FIG. 5 is a time chart of the test control of the leakage detection circuit. FIG. 5 (a) shows the waveform of the on / off signal of the switching element 9, and FIG. 5 (b) shows the waveform of the current flowing through the resistor 8 and the zero-phase current transformer 1. This is the difference between the currents flowing through the two primary poles. FIG.
(c) is an output voltage waveform on the secondary side of the zero-phase current transformer 1. FIG. 5D shows the output voltage waveform of the determination unit 2, that is, the output voltage waveform of the leakage detection circuit 3.

When the test control of the leakage detection circuit is started in step 21 shown in FIG. 4, the control means 4 turns on the switching element 9 in step 22. When the switching element 9 is turned on, the resistor 8 is energized, and the voltage of the commercial power supply 10 is
5b, the current value divided by the value of 流 れ る flows through only one pole of the primary winding of the zero-phase current transformer 1 between the two poles on the primary side of the zero-phase current transformer 1 as shown in FIG. 5c, a voltage as shown in FIG. 5C is output to the secondary side of the zero-phase current transformer 1 according to the current value.
Here, if the leakage detection circuit 3 is normal, FIG.
As described above, the determination unit 2 outputs a low signal for a predetermined period Ts1.

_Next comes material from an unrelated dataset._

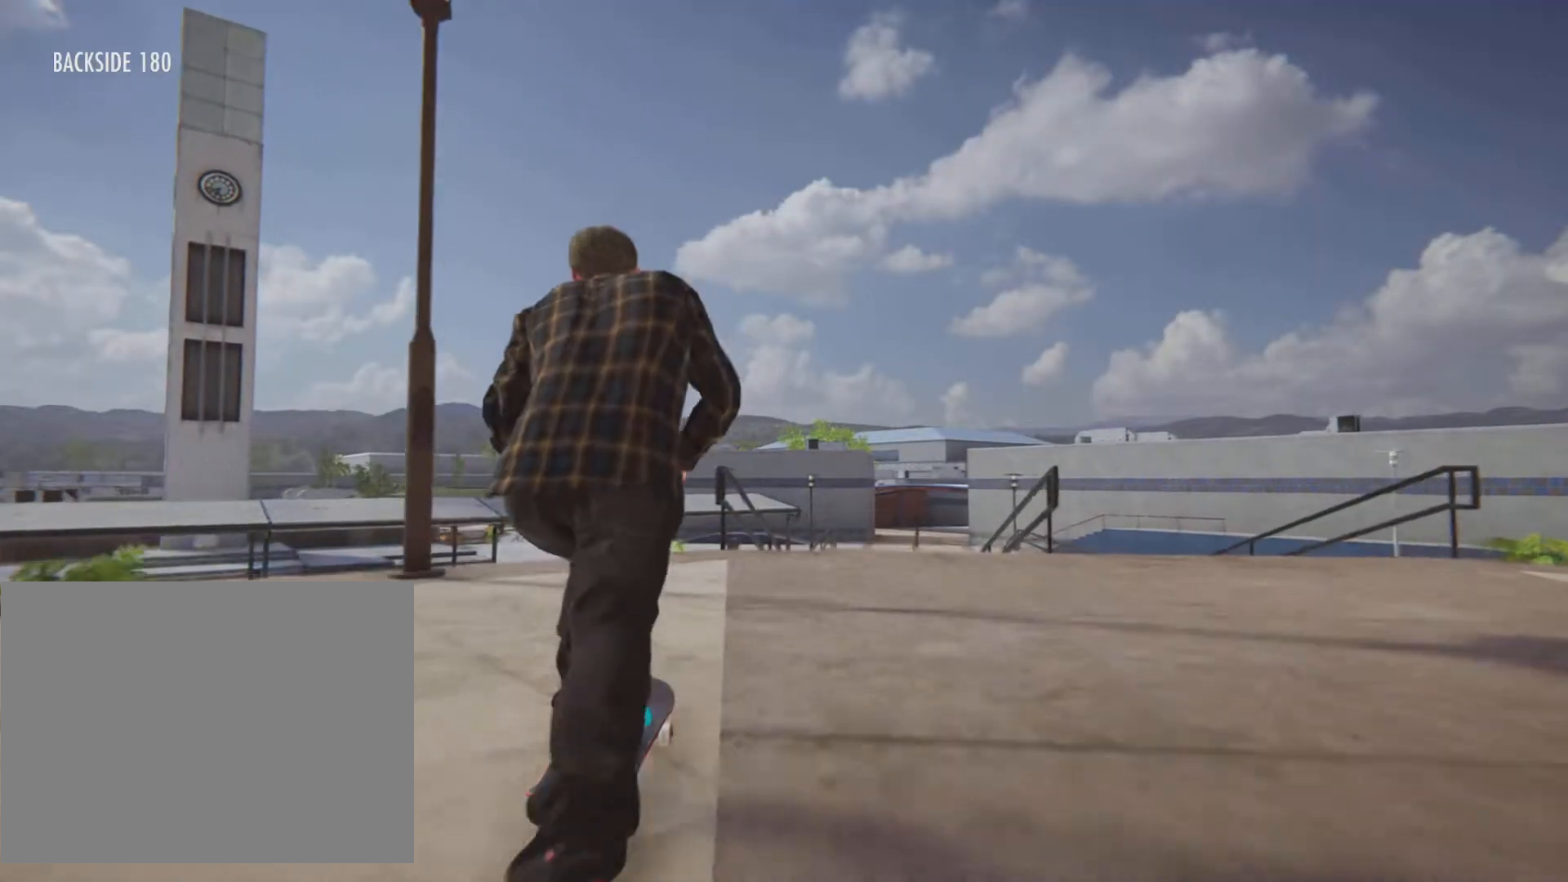
{"buttons": [], "left_stick": "up", "right_stick": "up"}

In step 23, the control means 4 detects whether the output of the judgment section 2, that is, the output of the electric leakage detection circuit 3 is low. If the judgment unit 2 outputs a low signal, step 2
In step 4, it is determined that the leakage detection circuit 3 is normal, and
In step 5, the switching element 9 is turned off. In step 26, when the low output of the leakage detection circuit 3 becomes high, the leakage detection circuit test control ends.

Here, the leak detection circuit test control in step 26 is terminated when the output of the leak detection circuit 3 returns from low to high. However, the present invention is not limited to this. The process may be terminated after a predetermined time Ts6 elapses after turning off the switch 9.

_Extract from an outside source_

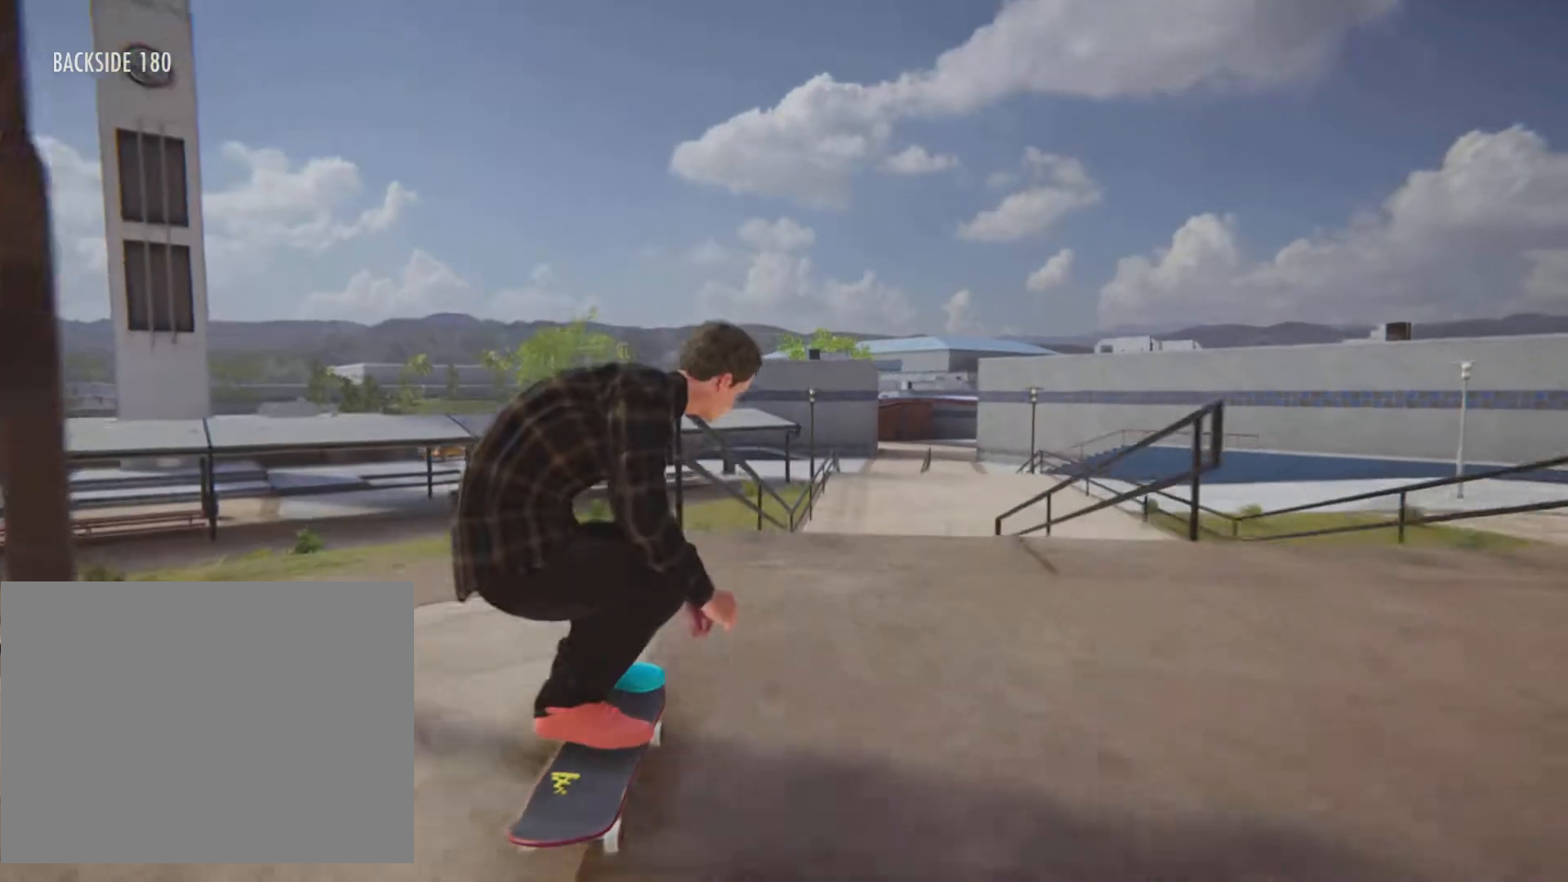
{"buttons": [], "left_stick": "center", "right_stick": "center", "button_events": [[317, "L2", "down"], [383, "L2", "up"]]}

If the judging section 2 does not output low for the predetermined period Ts4, it is judged in step 27 that the leakage detecting circuit 3 is abnormal, the switching element 9 is turned off in step 28, and the power is turned on and off in step 29. The means 6 is turned off, and the power supply to the load device 5 is stopped.

In the present embodiment, the leakage of the load device 5 is always detected during a period other than the leakage detection circuit test control.

As described above, by providing the current generation circuit 7 and the leakage detection circuit test control, it is possible to easily confirm whether the leakage detection circuit 3 is abnormal, and does not perform the leakage detection circuit test control. By not supplying power to the load device 5 as far as possible, it is possible to realize a leak detection device safer for the user.

(Embodiment 2) Next, an electric washing machine provided with a leakage detecting device will be described with reference to FIG.
The same components as those in the first embodiment are denoted by the same reference numerals, and the description is omitted.

In FIG. 6, a water supply valve 31, a drain valve 32,
The clutch 33, the water supply pump 34, and the like constitute a load, and the photo thyristors 35, 36, 37, 38, respectively.
Is driving through. However, the photo thyristor 35
The elements 38 to 38 are not limited, and may be other semiconductor elements or relays as long as they can drive the loads.

The diode bridge 39, the electrolytic capacitors 40 and 41 and the relay 42 constitute a voltage doubler rectifier circuit.
3 is supplied with electric power. In this embodiment, the relay 42 is connected in series to the electrolytic capacitor 40. However, the voltage doubler rectifier is not limited to this.
You don't have to.

The inverter 43 is composed of six IGBTs and switching elements composed of reverse connection diodes. However, the switching elements constituting the inverter 43 are not limited to this, and
The circuit configuration of 3 is not limited to the three-phase six-stone structure, but may be, for example, a three-phase three-structure structure.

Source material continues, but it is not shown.